Tesla shares surge 22% after Elon Musk gives surprisingly strong sales forecast
Tesla’s stock soared more than 20% on Thursday after Elon Musk gave a surprisingly strong outlook for the coming year – buoying investors who had been disappointed by the company’s recent “Cybercar” robotaxi reveal.
Musk predicted the electric-car giant – which delivered a quarterly profit of more than $2 billion as it slashed costs and grew car sales for the first time this year — will deliver between 20% and 30% more vehicles next year, far outstripping estimates.
Tesla also said it expects fourth-quarter deliveries to surpass 515,000 vehicles – or 25,000 more than what analysts predicted.
Musk told analysts on Wednesday that he anticipates Tesla will deliver between 2.1 million and 2.3 million cars in 2025 – higher than the 2 million forecast by Wall Street.
Tesla’s Thursday rally – up 22% at $260.48, just off its 52-week closing high of $263.26 on July 10 – was its largest in more than a decade. The shares had risen more than 24% during a single trading session in May 2013.
Tesla’s stock is still down 37% from its all-time closing high of $409.97, which was set on Nov. 4, 2021.
Dan Ives, a senior analyst at Wedbush Securities, praised Musk’s “Aaron Judge-like results” — a reference to the New York Yankees slugger who helped power the Bronx Bombers into the World Series.

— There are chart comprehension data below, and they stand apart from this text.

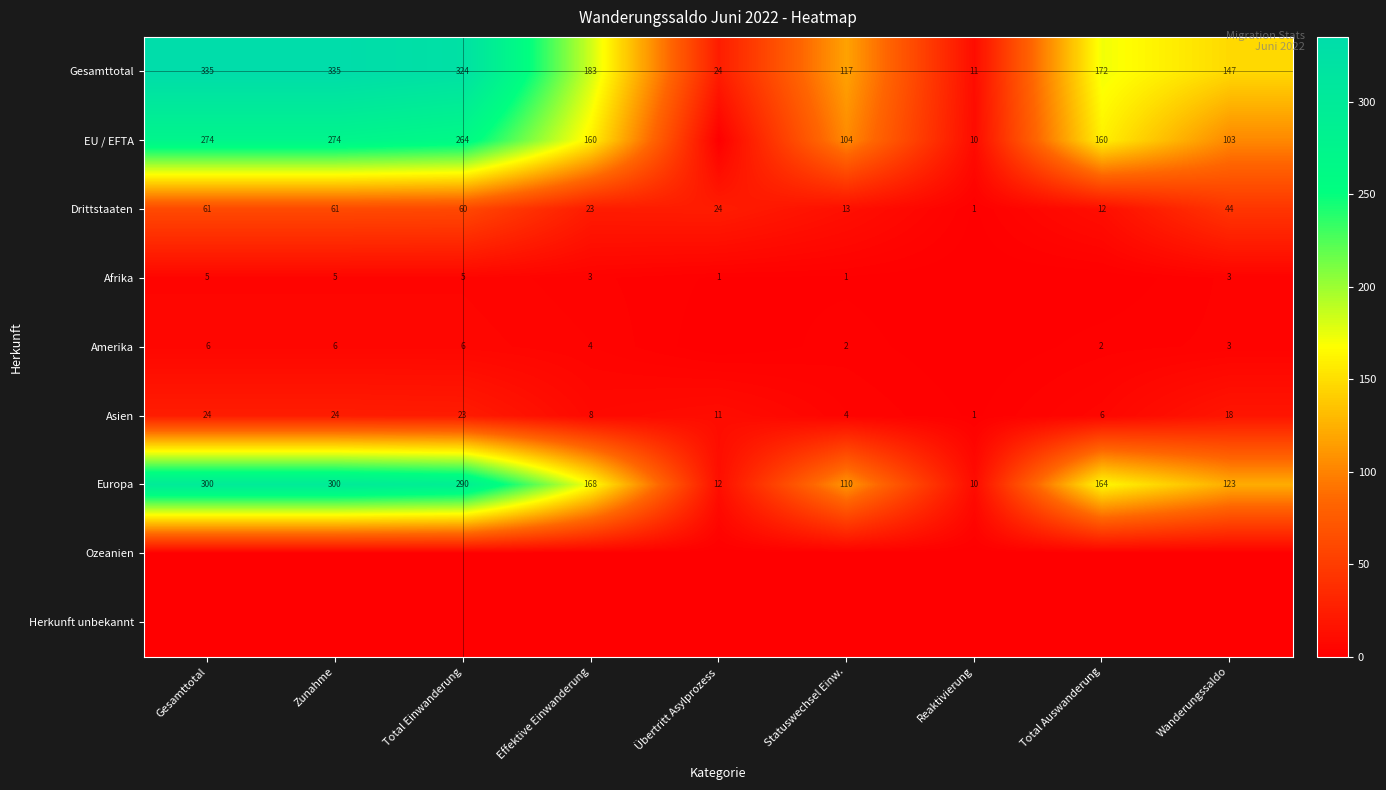

What is the total value across all series at Zunahme?

1005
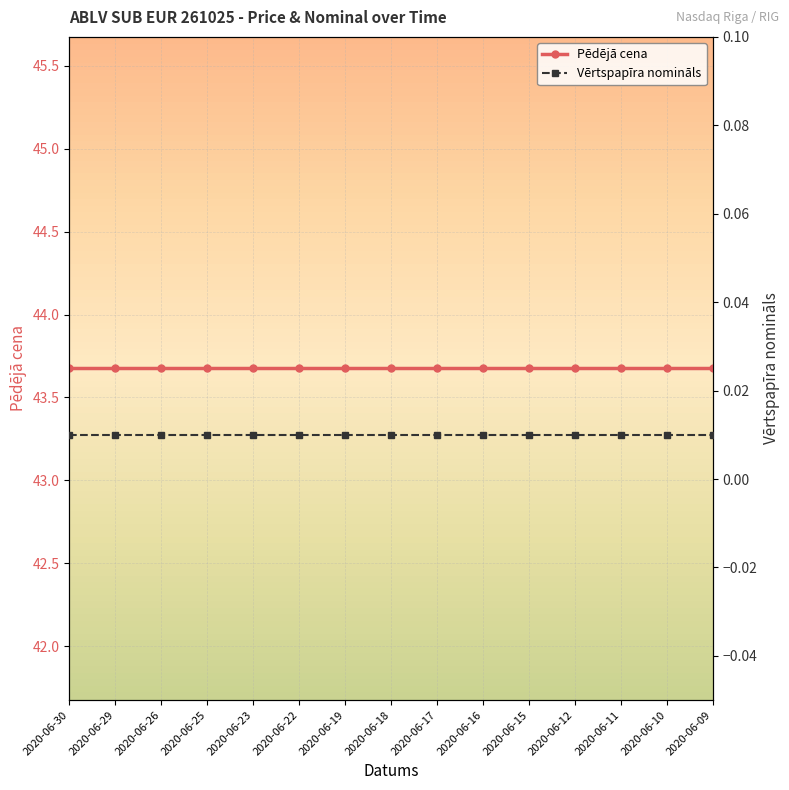

Which series has the widest spread of values?

Pēdējā cena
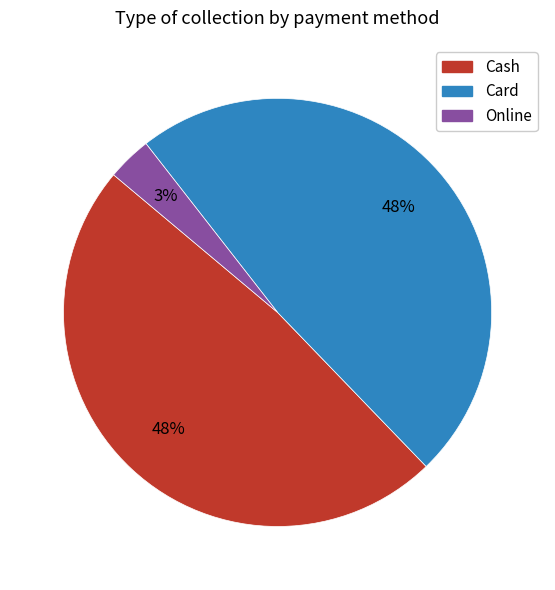

Which slice is the smallest?

Online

“There is more wood to chop for Tesla and this recovery story still has some challenges ahead,” said Ives, whose firm mainted a $300 per share price target.
“That said, last night was the first major step on this recovery path and we believe was a seminal quarter for Musk and Tesla to prove the doubters wrong.”
Analysts noted that Tesla expected to begin production of its Semitruck and Cybercab sometime in 2025. The company has also pledged to roll out more affordable models of its EVs.
In its deck presentation to investors, Tesla said that its cost of goods came down to its lowest level ever at around $35,100 per vehicle.
The company cited lower costs for raw materials as well as cheaper freight, duties and one-time charges.
Tesla also cited its cost-reduction efforts. Since 2023, Tesla has shed at least 14% of its workforce – trimming its global head count down to just over 121,000 employees.
The company also reported operating cash flow of $6.3 billion in the third quarter as well as free cash flow of $2.7 billion.
“We have sufficient liquidity to fund our product roadmap, long-term capacity expansion plans and other expenses,” the company told investors.